**WHAT NEEDS TO BE DONE**
Copy the lines below word for word, beginning with the line that contains "Reading left to" and ending with the line that contains "Approximately how many", with both of those lines included. Leave out the pictures.

**AVAILABLE DATA**

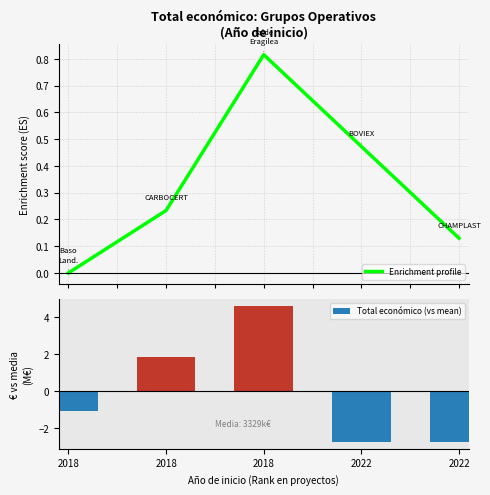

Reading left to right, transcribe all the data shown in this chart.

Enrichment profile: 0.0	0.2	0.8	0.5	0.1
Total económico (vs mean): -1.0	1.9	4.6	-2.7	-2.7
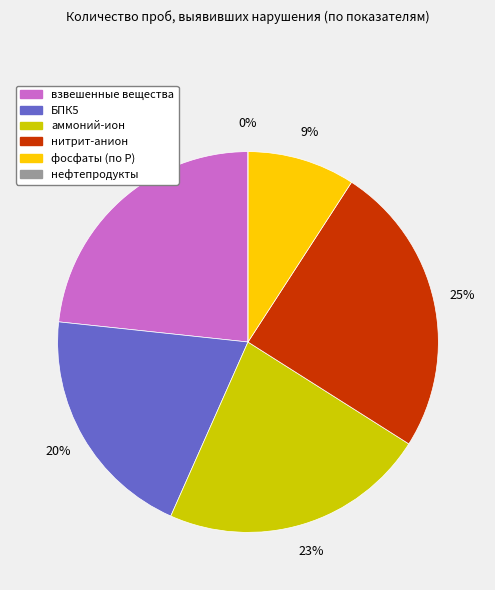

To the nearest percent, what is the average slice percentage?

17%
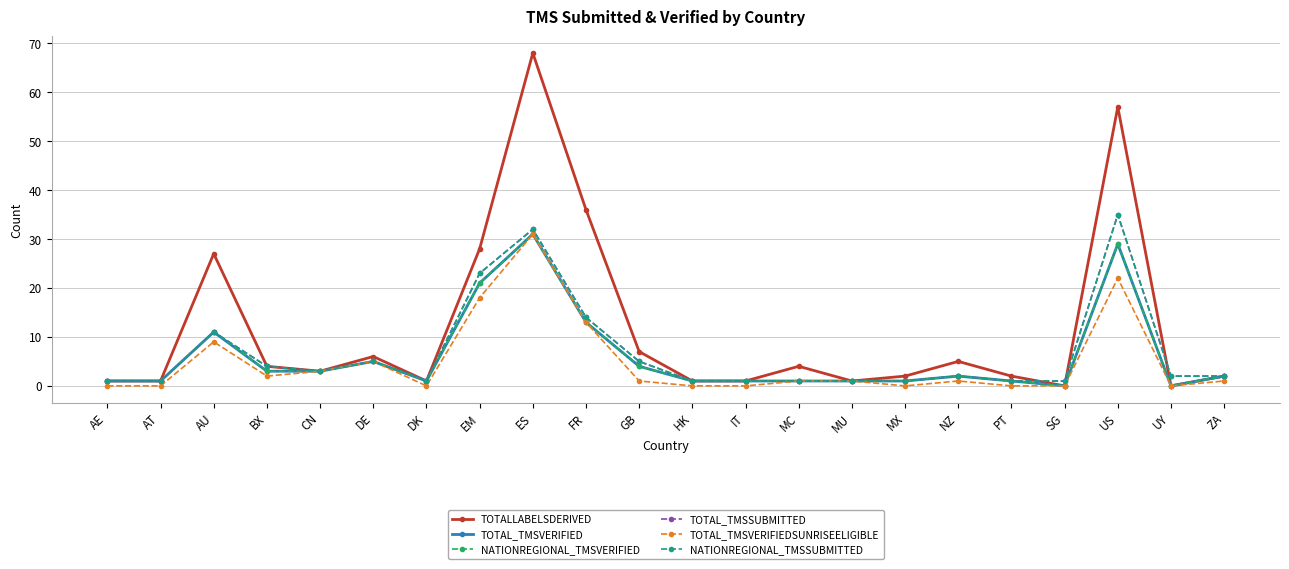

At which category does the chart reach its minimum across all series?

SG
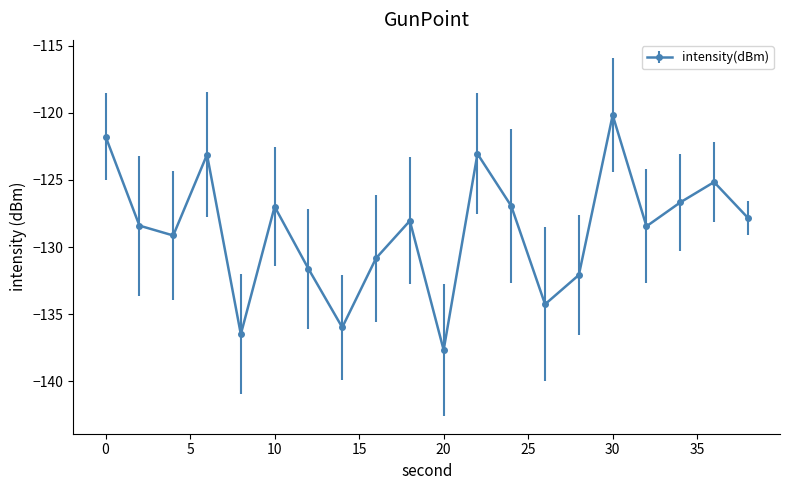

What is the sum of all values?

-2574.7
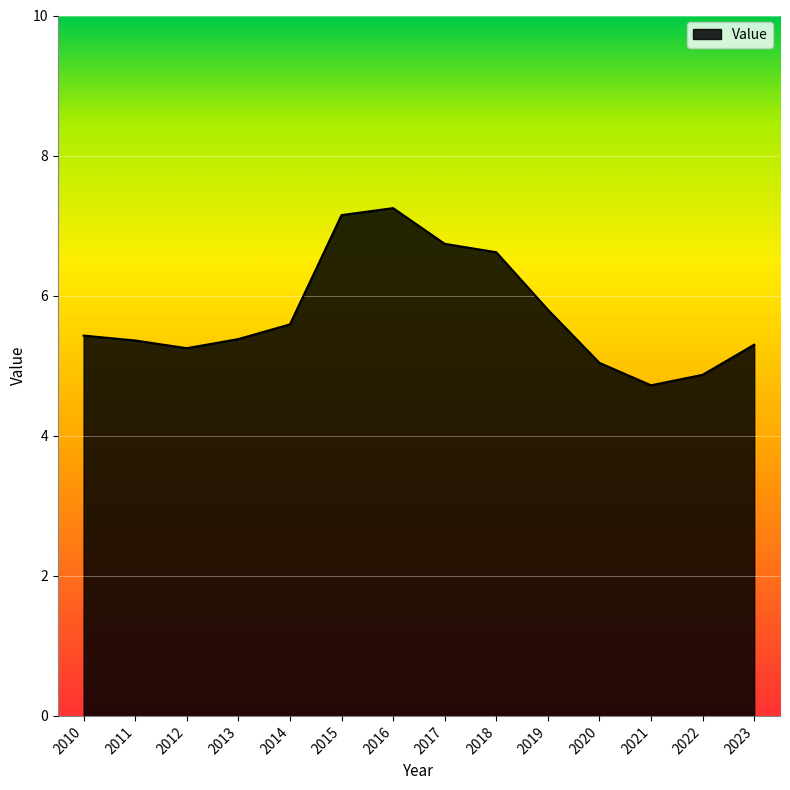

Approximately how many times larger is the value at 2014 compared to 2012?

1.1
--
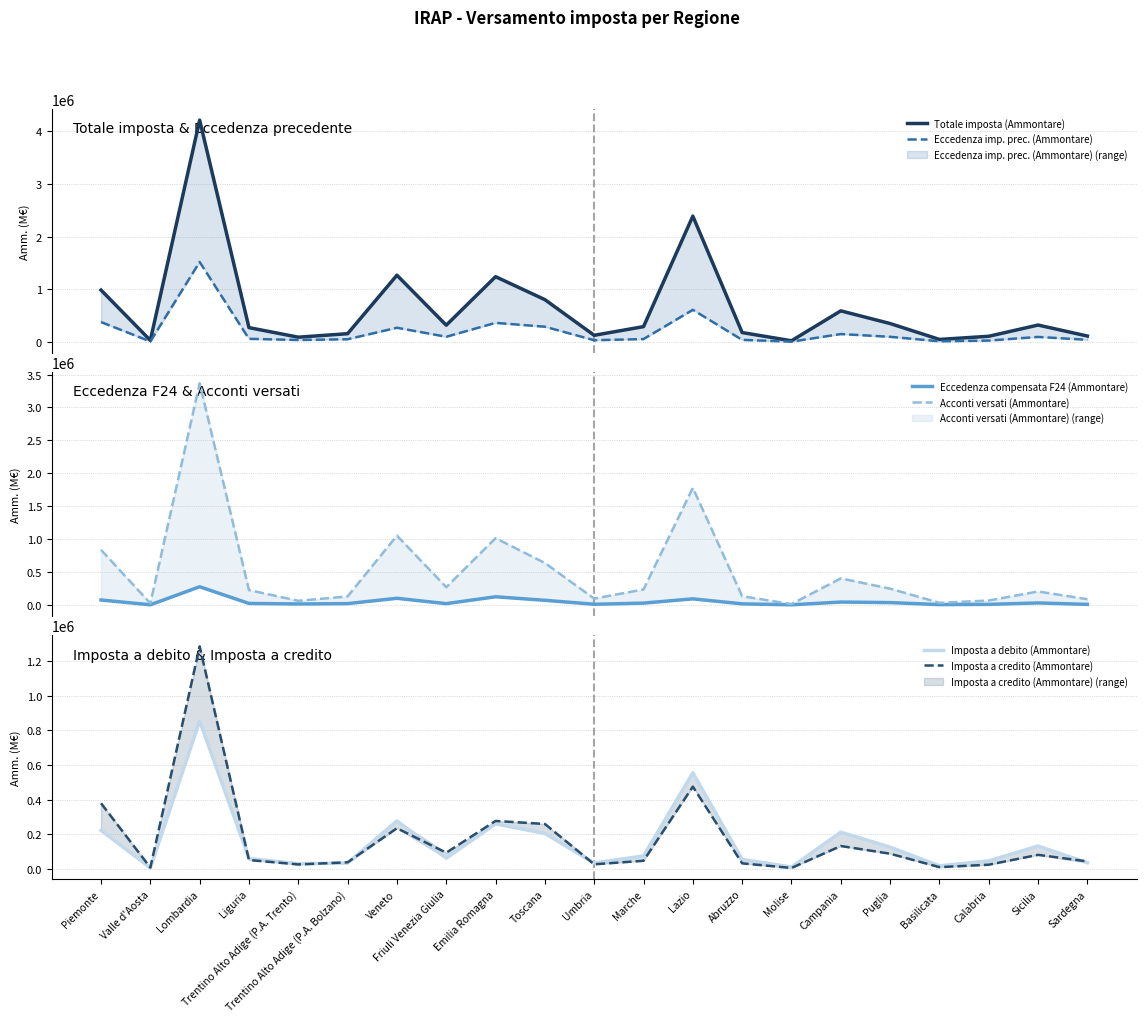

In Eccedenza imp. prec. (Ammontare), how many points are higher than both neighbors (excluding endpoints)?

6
* * *
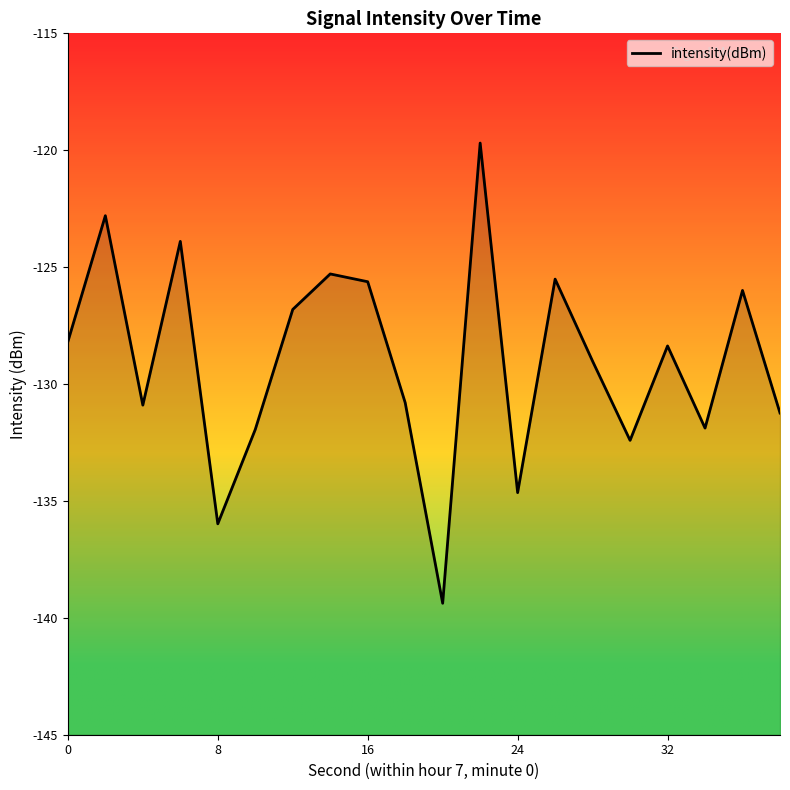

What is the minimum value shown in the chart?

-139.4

**OUTPUT BELOW**
Reading left to right, transcribe all the data shown in this chart.

Enrichment profile: 0.0	0.2	0.8	0.5	0.1
Total económico (vs mean): -1.0	1.9	4.6	-2.7	-2.7

To the nearest percent, what is the average slice percentage?

17%

At which category does the chart reach its minimum across all series?

SG

What is the sum of all values?

-2574.7

Approximately how many times larger is the value at 2014 compared to 2012?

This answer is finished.